Yes, update your Google Business Profile with the new business name, logo, and URL. Verification can take a few business days, and you may see a temporary dip in impressions as Google re-associates signals. Maintain consistent NAP—name, address, phone—across all citations to reinforce the rebrand. Local rankings typically stabilize within 2-4 weeks if your address and category remain unchanged. Reviews, photo engagement, and post activity carry over, preserving much of your local authority.
Keep the old domain active with 301 redirects in place for at least 12 months, ideally indefinitely if renewal cost is manageable. Backlinks, citations, and bookmarks can persist for years, and turning off the old domain means lost traffic and broken user experiences. Maintaining redirects ensures anyone clicking an old link or typing the old URL lands on your new site. If the old domain eventually lapses, the redirects stop, and you lose that residual equity.
Backlinks pointing to the old domain pass authority to the new domain through 301 redirects, though there is a small signal loss in the redirect process. The more important issue is discovery: unless the linking site updates the anchor URL, users clicking the link will hit a redirect, which works but is not ideal.
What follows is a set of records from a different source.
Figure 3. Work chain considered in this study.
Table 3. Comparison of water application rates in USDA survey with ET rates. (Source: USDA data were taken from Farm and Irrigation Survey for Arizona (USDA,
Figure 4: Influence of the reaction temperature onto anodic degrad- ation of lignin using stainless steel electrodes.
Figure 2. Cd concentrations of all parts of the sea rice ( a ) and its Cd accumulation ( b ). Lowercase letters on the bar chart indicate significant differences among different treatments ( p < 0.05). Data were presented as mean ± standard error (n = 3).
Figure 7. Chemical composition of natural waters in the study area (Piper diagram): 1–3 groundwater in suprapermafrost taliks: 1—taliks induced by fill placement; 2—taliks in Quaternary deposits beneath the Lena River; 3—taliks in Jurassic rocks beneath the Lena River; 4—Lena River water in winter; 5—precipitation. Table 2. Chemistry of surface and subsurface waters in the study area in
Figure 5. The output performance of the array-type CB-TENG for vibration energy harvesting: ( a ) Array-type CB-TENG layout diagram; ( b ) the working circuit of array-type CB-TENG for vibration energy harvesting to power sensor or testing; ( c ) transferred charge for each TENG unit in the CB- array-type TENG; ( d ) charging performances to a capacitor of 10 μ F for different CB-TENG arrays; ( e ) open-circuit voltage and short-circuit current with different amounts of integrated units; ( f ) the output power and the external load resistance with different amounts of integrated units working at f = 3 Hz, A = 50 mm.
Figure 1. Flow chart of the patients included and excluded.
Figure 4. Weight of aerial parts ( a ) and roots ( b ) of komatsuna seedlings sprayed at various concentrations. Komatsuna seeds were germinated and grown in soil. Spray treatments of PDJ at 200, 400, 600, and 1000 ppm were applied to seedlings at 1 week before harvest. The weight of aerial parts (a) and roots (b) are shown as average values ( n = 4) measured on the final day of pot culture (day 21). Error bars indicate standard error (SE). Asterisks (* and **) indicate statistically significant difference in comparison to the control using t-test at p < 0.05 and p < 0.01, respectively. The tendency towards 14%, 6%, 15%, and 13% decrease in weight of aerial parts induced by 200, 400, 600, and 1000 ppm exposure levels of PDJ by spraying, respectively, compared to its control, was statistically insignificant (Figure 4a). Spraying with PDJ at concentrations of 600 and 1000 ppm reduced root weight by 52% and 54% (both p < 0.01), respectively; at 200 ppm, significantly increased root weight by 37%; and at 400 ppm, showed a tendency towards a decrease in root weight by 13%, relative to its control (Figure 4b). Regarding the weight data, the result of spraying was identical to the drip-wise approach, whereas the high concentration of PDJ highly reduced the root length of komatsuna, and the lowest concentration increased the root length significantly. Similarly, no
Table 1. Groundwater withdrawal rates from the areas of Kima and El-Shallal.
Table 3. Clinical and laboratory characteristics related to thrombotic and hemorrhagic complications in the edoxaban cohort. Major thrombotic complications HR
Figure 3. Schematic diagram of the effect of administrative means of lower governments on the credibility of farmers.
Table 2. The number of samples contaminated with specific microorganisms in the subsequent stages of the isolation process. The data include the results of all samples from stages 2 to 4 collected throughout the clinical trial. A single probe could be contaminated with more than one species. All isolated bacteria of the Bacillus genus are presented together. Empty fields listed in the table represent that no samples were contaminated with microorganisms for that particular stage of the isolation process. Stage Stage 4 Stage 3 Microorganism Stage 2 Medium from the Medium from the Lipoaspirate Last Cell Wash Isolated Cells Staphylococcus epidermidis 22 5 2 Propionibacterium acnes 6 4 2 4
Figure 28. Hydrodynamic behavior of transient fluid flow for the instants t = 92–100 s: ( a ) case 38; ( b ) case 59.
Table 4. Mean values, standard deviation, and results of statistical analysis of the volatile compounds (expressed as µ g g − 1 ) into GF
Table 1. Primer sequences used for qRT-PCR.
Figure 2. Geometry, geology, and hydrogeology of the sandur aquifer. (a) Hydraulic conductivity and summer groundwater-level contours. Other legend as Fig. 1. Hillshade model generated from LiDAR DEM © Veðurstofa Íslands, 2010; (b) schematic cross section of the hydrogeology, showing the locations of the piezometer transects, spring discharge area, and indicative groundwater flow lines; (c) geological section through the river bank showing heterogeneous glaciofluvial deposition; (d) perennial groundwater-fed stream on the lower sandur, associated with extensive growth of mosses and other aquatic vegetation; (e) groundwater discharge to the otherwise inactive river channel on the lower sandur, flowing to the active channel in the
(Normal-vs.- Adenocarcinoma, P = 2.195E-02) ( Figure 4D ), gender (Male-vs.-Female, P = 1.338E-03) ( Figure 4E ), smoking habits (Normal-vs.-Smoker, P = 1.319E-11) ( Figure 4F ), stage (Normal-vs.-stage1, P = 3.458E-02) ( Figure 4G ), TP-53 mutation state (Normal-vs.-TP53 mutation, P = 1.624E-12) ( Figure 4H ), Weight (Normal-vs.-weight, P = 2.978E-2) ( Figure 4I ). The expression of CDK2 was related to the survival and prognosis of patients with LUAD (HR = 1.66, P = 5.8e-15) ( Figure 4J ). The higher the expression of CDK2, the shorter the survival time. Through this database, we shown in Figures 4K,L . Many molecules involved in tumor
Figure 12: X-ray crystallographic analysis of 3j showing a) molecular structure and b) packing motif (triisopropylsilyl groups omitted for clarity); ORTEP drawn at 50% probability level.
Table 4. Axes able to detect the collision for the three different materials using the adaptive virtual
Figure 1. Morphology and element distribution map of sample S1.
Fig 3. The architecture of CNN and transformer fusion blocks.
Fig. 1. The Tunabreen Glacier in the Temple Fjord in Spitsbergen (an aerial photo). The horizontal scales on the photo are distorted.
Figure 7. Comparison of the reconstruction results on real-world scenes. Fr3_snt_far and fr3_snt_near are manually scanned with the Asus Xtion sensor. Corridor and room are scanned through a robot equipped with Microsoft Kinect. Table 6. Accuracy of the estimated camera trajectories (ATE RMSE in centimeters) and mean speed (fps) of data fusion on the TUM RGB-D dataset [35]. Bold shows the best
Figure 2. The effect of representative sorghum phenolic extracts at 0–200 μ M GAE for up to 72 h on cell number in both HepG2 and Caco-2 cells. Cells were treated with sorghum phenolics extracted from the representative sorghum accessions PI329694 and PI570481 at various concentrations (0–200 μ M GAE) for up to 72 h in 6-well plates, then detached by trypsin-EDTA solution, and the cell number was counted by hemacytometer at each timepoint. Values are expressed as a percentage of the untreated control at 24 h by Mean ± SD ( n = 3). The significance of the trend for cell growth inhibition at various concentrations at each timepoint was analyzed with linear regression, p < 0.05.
Conduct outreach to high-authority sites—media mentions, industry directories, guest posts—and request they update the link to the new URL. Lower-tier or automated links will likely never update, so maintaining the redirect indefinitely is critical.
If you operate in Quebec or serve French-speaking markets, ensure the new brand name and tagline comply with the Charte de la langue française—French must be at least as prominent as English on signage, legal documents, and public-facing materials. Work with a legal advisor familiar with OQLF requirements to avoid penalties. Update the Registre des entreprises du Québec with the new name and confirm that your website offers equivalent French content if required by law. Bilingual consistency across citations, Google Business Profile, and social media reinforces trust and avoids regulatory issues.
Monitor organic traffic, branded search volume, core keyword rankings, conversion rate, and bounce rate weekly for the first three months. Compare against the 90-day pre-rebrand baseline. Expect branded search queries to shift from old name to new name over 4-8 weeks. Non-branded traffic should remain stable or grow; significant drops indicate redirect or indexing issues. Track crawl errors and redirect chains in Search Console. Review Google Business Profile insights for impressions and actions. Customer support tickets and direct feedback reveal confusion or friction. If conversions drop or bounce rate spikes on key landing pages, audit messaging clarity and visual continuity.